→ Task:
Rewrite the passage of the text on Tudor and Stuart Britain below from "Andrews, Kenneth R." to "University Press, 1984.", putting "Piracy" in place of "Plunder".

Tudor and Stuart Britain in the Wider World, 1485–1685
- LAST REVIEWED: 28 July 2021
- LAST MODIFIED: 28 July 2021
- DOI: 10.1093/obo/9780199730414-0062
- LAST REVIEWED: 28 July 2021
- LAST MODIFIED: 28 July 2021
- DOI: 10.1093/obo/9780199730414-0062
Introduction
Britain’s forays into the Atlantic world began with annual fishing expeditions to Newfoundland in the 1480s, which led to John Cabot claiming possession of that region in 1497. Despite this claim, by 1530 the British in America were eclipsed by French and Portuguese fishing. Under Queen Mary (r. 1553–1558), British exploration and trade shifted to parts of Russia, Persia (roughly modern-day Iran), and the Mediterranean. Under Queen Elizabeth I (r. 1558–1603), while trade continued in eastern Europe, the English looked more seriously toward the Atlantic, first through trade and slaving in West Africa, and then through various exploratory and plundering voyages in the Caribbean and the North Atlantic. Later Elizabethan activities led to failed attempts at settlement in Newfoundland and America (Roanoke) and the establishment of the East India Company, whose structure would soon be copied by Atlantic trading companies. In 1607, the first permanent English colony was established in Jamestown, Virginia, followed in the next three decades by the migration of roughly fifty thousand British subjects to more than a dozen colonies on the eastern coast of North America and the Caribbean. In the second half of the 17th century, settlement continued into established and new colonies, and the English showed renewed interest in the Gold Coast of Africa. Occurring amidst all of these activities were British engagements with other European colonizing powers in the Atlantic (France, the Netherlands, Portugal, and Spain). Although the Tudor and Stuart period is sometimes seen by scholars as a rather fitful and mundane beginning of empire, modern scholars often see these foundational experiences as critical to the subsequent extraordinary growth of the British Empire. Because of the richness of the field, this entry focuses on transatlantic activities and emphasizes the 16th and early 17th centuries, while other entries may be consulted for references to individual colonies settled during the later 17th century.
General Overviews
Several surveys introduce and engage with the subject of Tudor and Stuart expansion into the wider world. Andrews 1984, Chaplin 2011, and Doran and Jones 2011 together cover most of the chronology. The thematic essay collections of Andrews, et al. 1978; Bowen, et al. 2012; Canny 1998; Mancke and Shammas 2005 offer overviews and demonstrate the rich variety of scholarly output and potential for further study of the Tudor and Stuart Atlantic. Several of these studies, such as Andrews, et al. 1978 and Canny 1998, contain good work on the British in Africa during this period, still a deeply understudied aspect of early English expansion. Elliott 2006 is strong on comparative analysis between Britain and Spain, while Gaskill 2014 emphasizes the continued relationship between England and its Atlantic subjects, and Ogborn 2008 uses individual stories to track Britain’s colonial projects from the reign of Elizabeth to the end of the 18th century.
Andrews, Kenneth R. Trade, Plunder, and Settlement: Maritime Enterprise and the Genesis of the British Empire, 1480–1630. Cambridge, UK: Cambridge University Press, 1984.

→ Exercise data:
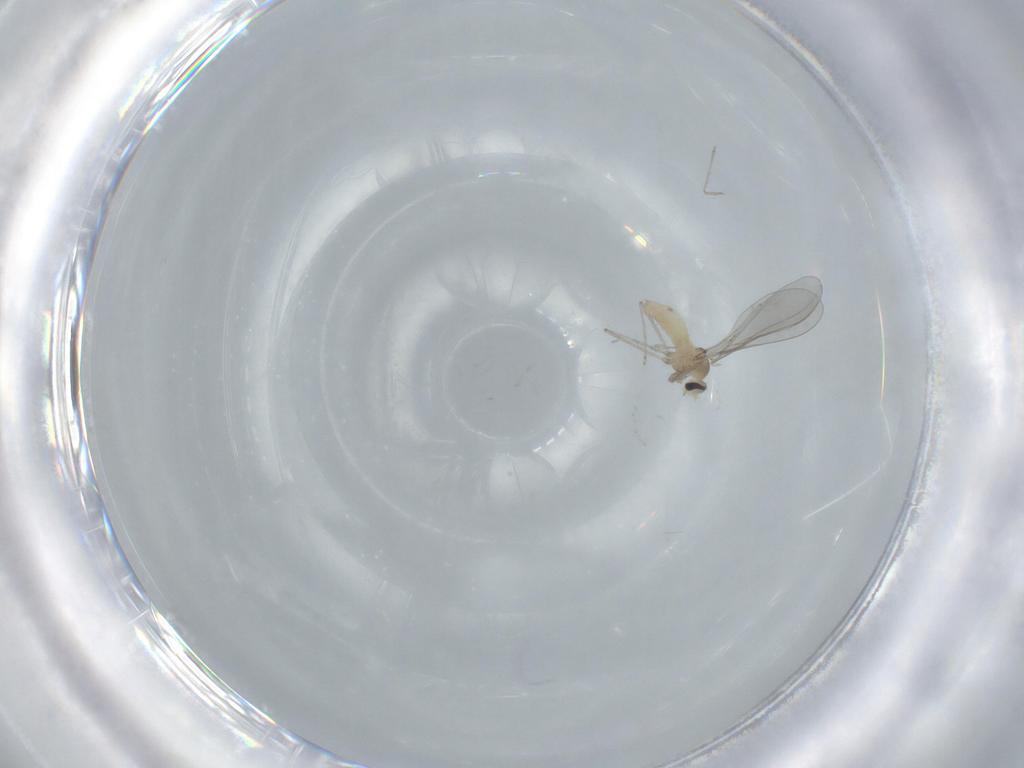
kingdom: Animalia
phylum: Arthropoda
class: Insecta
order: Diptera
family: Cecidomyiidae
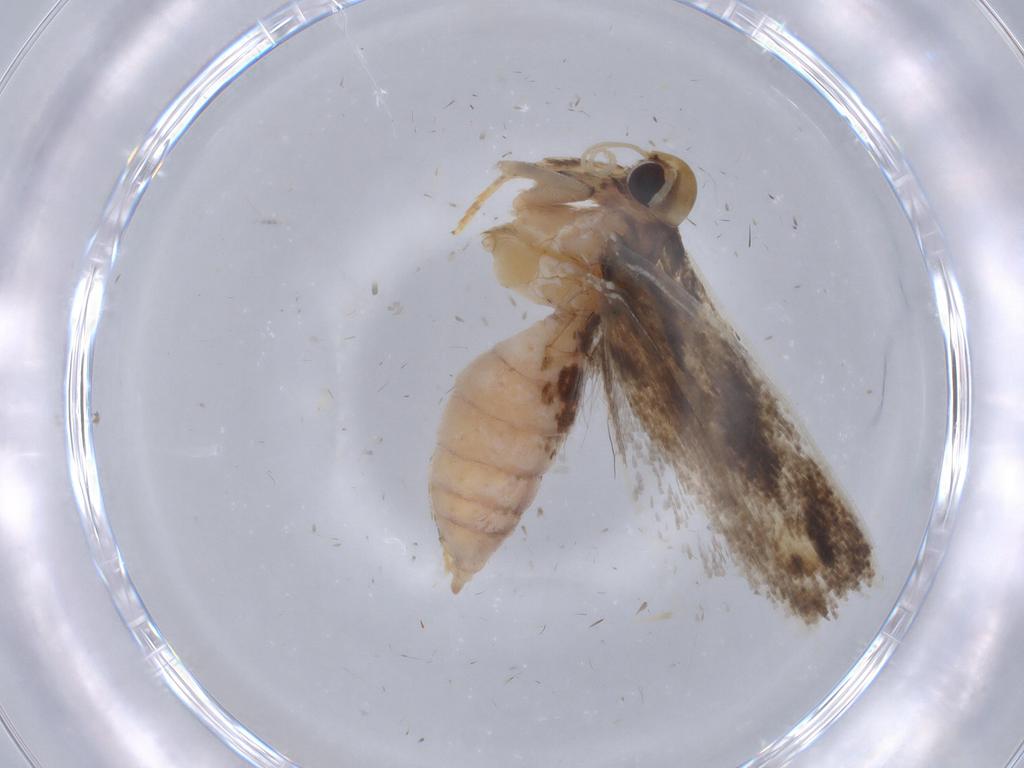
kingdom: Animalia
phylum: Arthropoda
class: Insecta
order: Lepidoptera
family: Gelechiidae
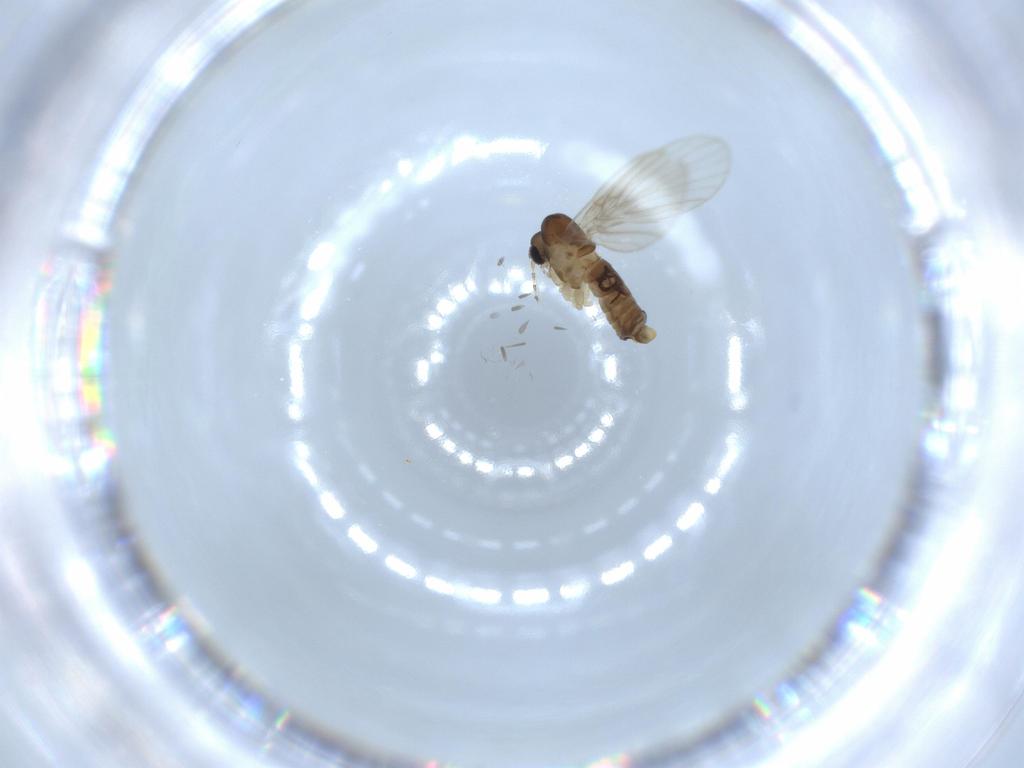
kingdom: Animalia
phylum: Arthropoda
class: Insecta
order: Diptera
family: Psychodidae
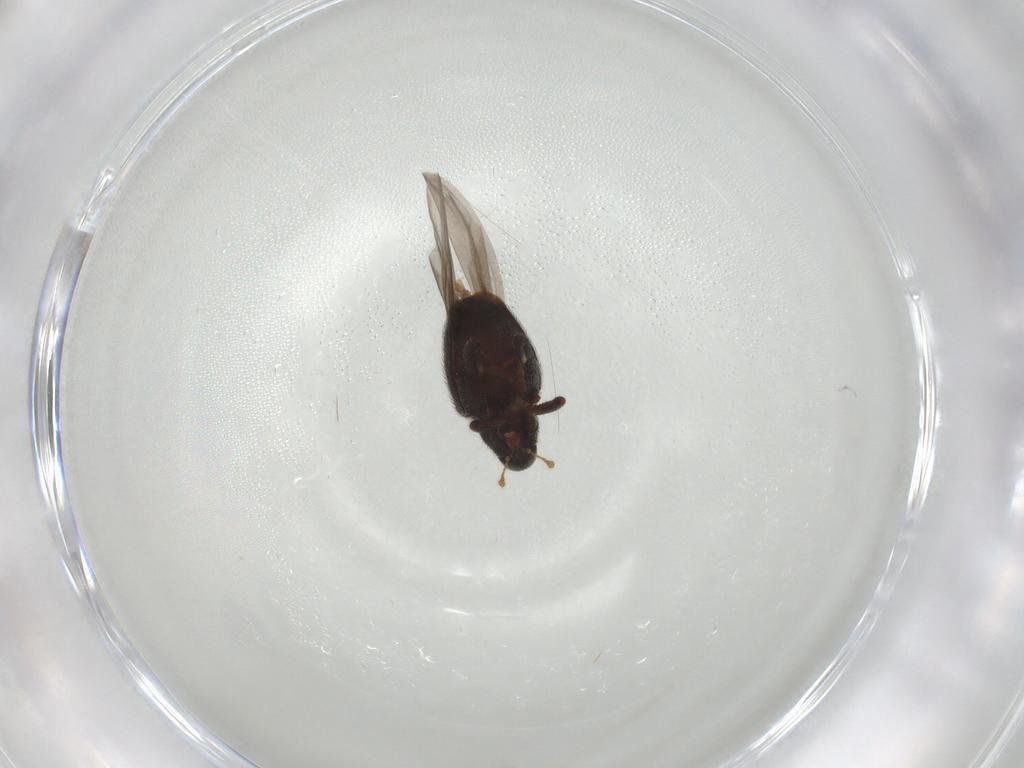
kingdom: Animalia
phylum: Arthropoda
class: Insecta
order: Coleoptera
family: Curculionidae
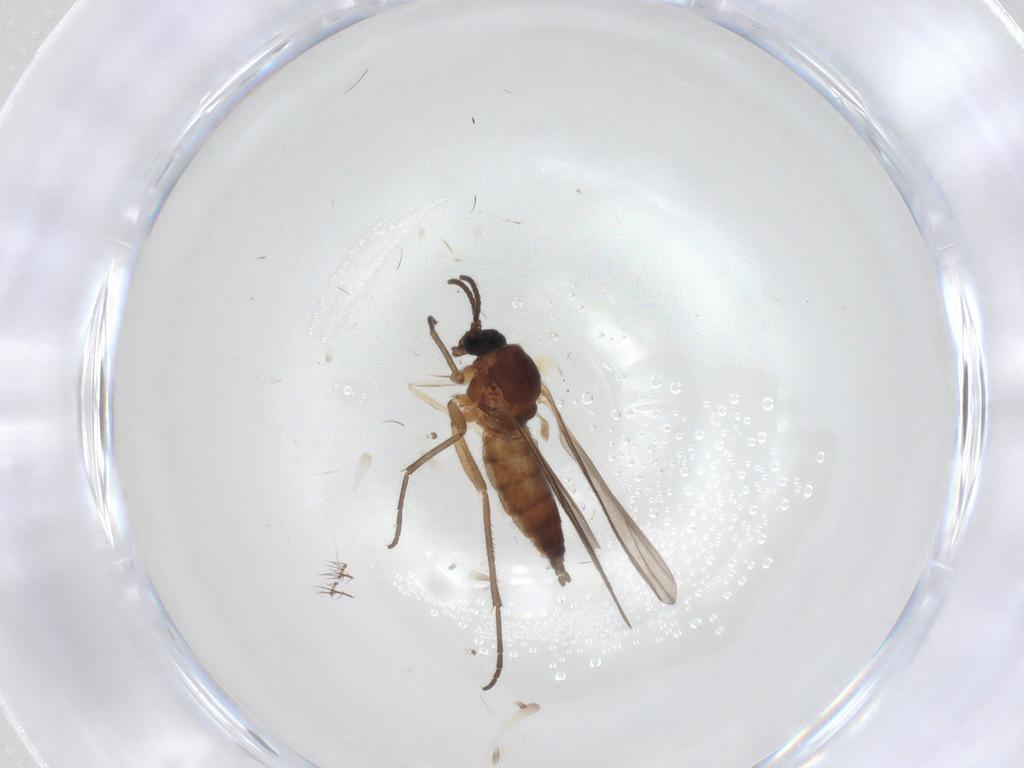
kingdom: Animalia
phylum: Arthropoda
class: Insecta
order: Diptera
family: Sciaridae
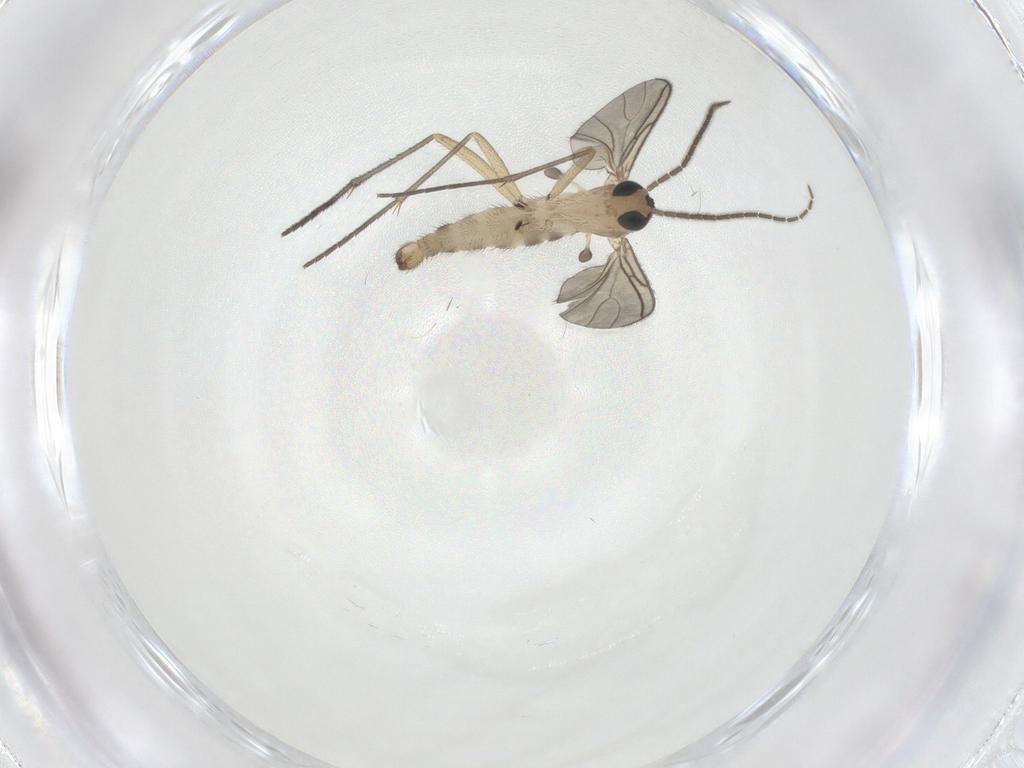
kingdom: Animalia
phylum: Arthropoda
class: Insecta
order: Diptera
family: Sciaridae
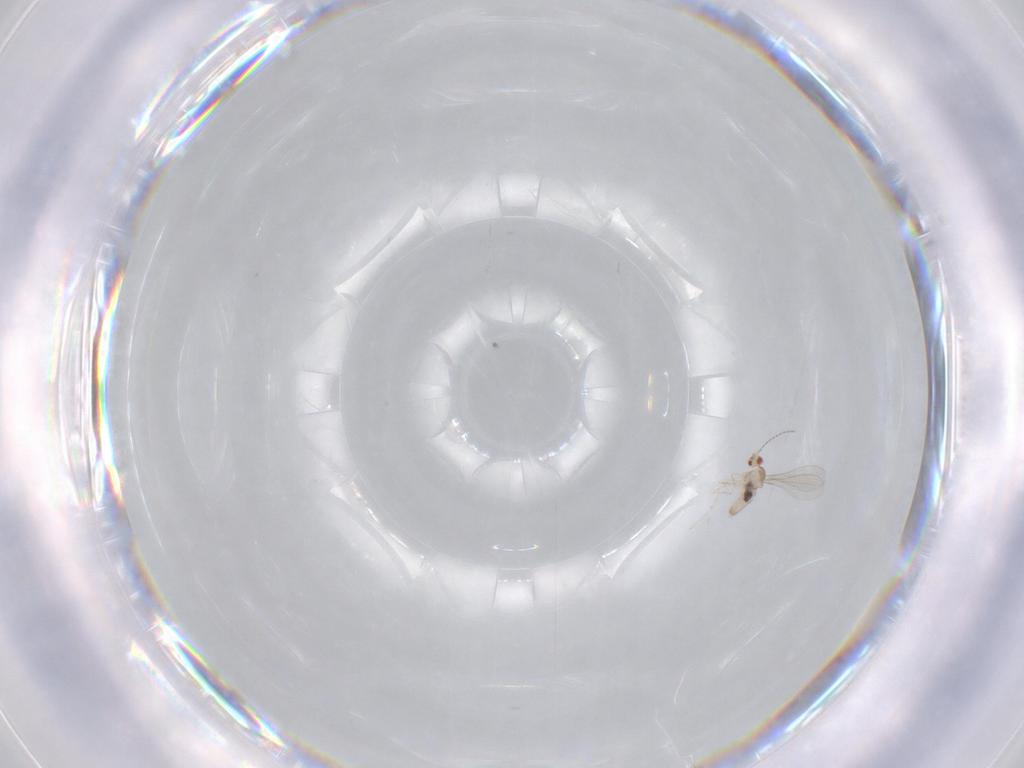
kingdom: Animalia
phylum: Arthropoda
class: Insecta
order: Diptera
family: Cecidomyiidae
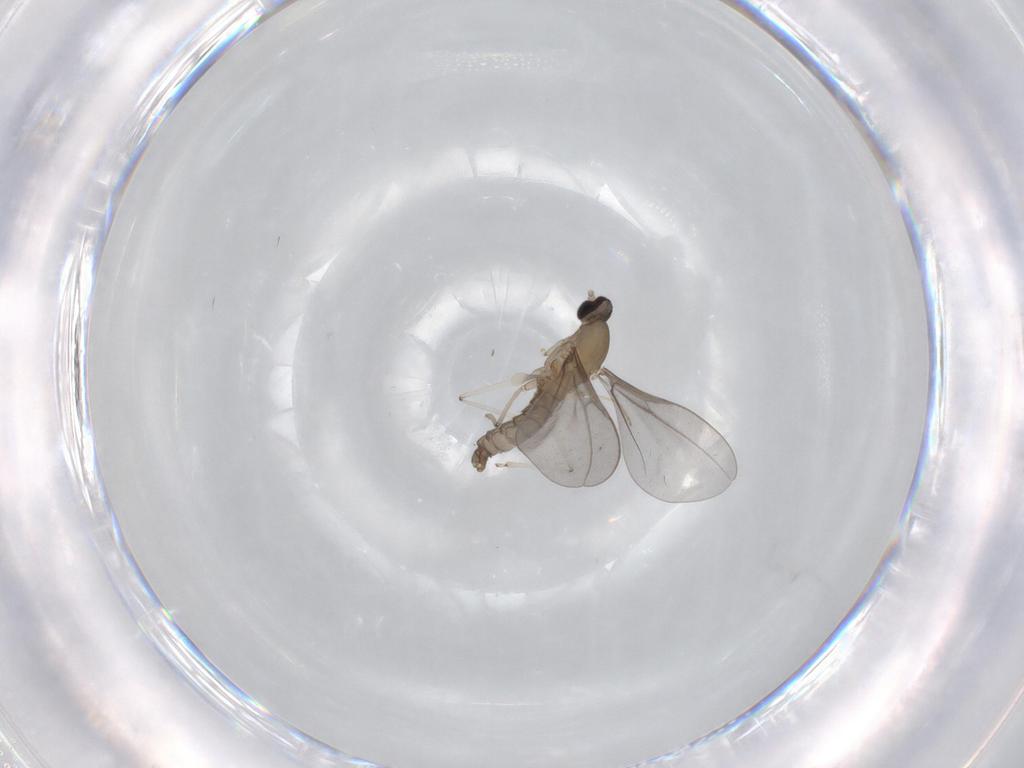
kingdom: Animalia
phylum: Arthropoda
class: Insecta
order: Diptera
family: Cecidomyiidae
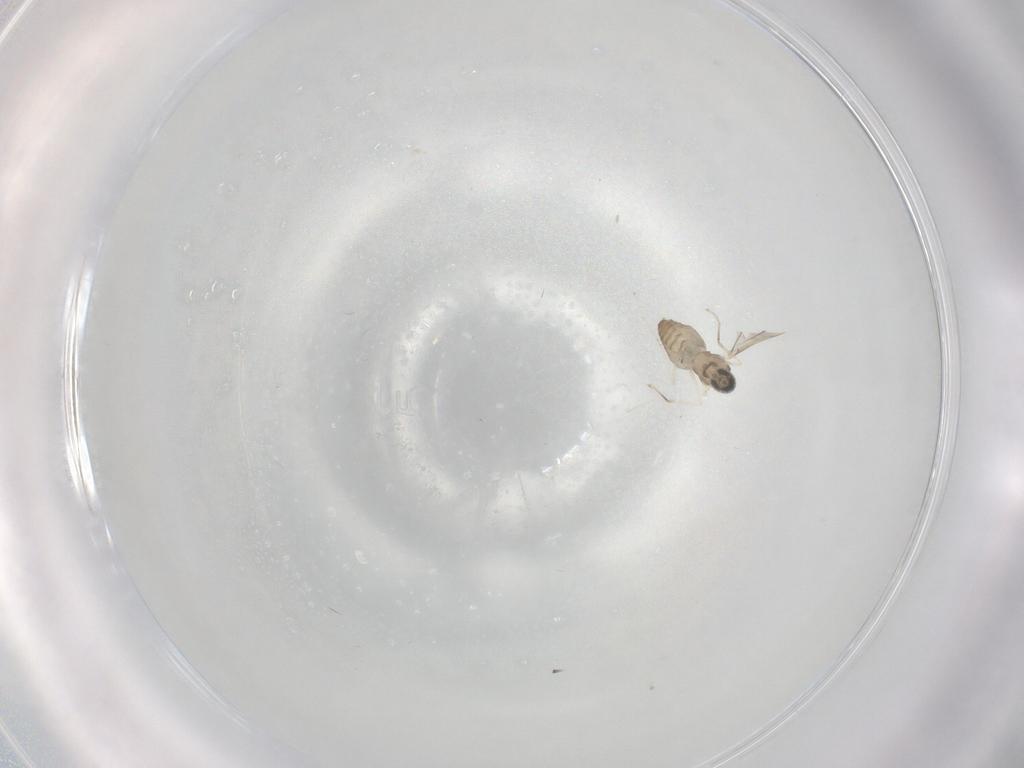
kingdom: Animalia
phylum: Arthropoda
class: Insecta
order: Diptera
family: Cecidomyiidae
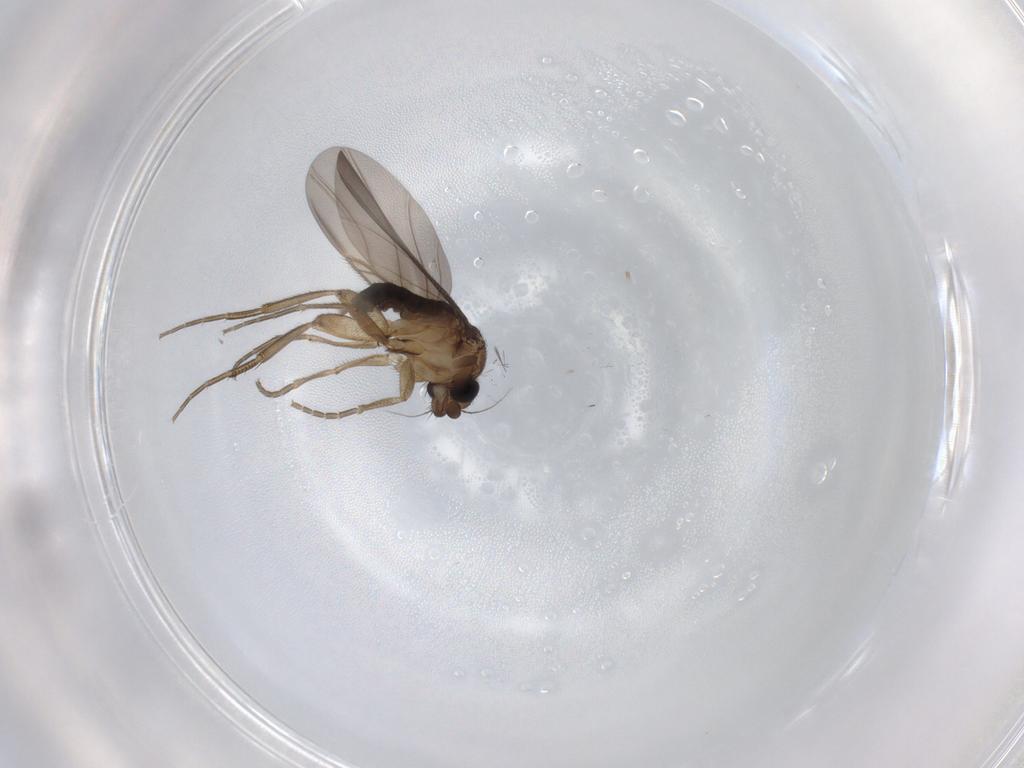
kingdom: Animalia
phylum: Arthropoda
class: Insecta
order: Diptera
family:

→ Exercise output:
Andrews, Kenneth R. Trade, Piracy, and Settlement: Maritime Enterprise and the Genesis of the British Empire, 1480–1630. Cambridge, UK: Cambridge University Press, 1984.